As an example, I want you to look at these two photos I took a year ago on Block Island. Each one was taken at same location and near the same time. I took several shots of the water coming up onto the shore but probably no more than ten frames. There are times I shoot a lot of frames when I’m trying to get a particular photo but most of the time I find my eye sees what is interesting so lots of wasted shots aren’t necessary. That’s a discipline I’ve obtained over years of taking photos. The #1 photo was the first one I created and a lot of people think it is amazing but to me after looking at it for awhile I see a lot missing in the piece. The #2 photo is one I passed over when I did the first piece but I feel it is much stronger. There is a strong horizontal element in both but the contrast I was able to create separated the horizon line from the layers of clouds above it. The rocks trail down toward the right while the water lifts from the sand toward the right. This creates tension in the photograph that is interesting to me. I think the fight between the water, sky and sand is better defined and the glories shining from the upper clouds descending to the water adds a unifying element. Pulling the detail out of all these elements creates a since of drama which was present to me while standing there but not necessarily captured in the original photograph. Making sure the detail in the rocks remained visible was essential to creating a good photograph. I don’t want things to just disappear into the black.

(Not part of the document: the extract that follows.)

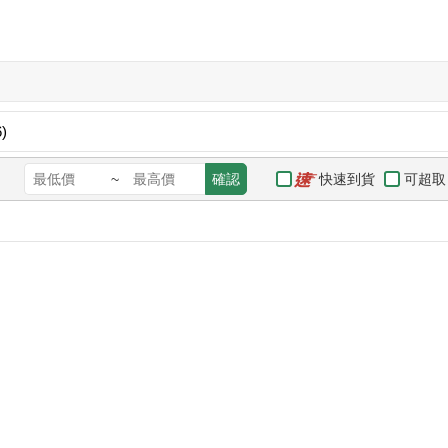
)
快速到貨
可超取
~
確認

Photo #1 is good but #2 is art created in a calculated way and with intent as to the emotion I’m hoping you take away from it. It tells a story. A photograph must be more than a pretty picture. Most photos I see from amateur photographers are nothing more than “pretty pictures” if that. What is missing I feel is a sense of purpose to the photo. Why did you bother taking it? Does the photograph matter? In my case #1 doesn’t fill the bill whereas #2 speaks to me.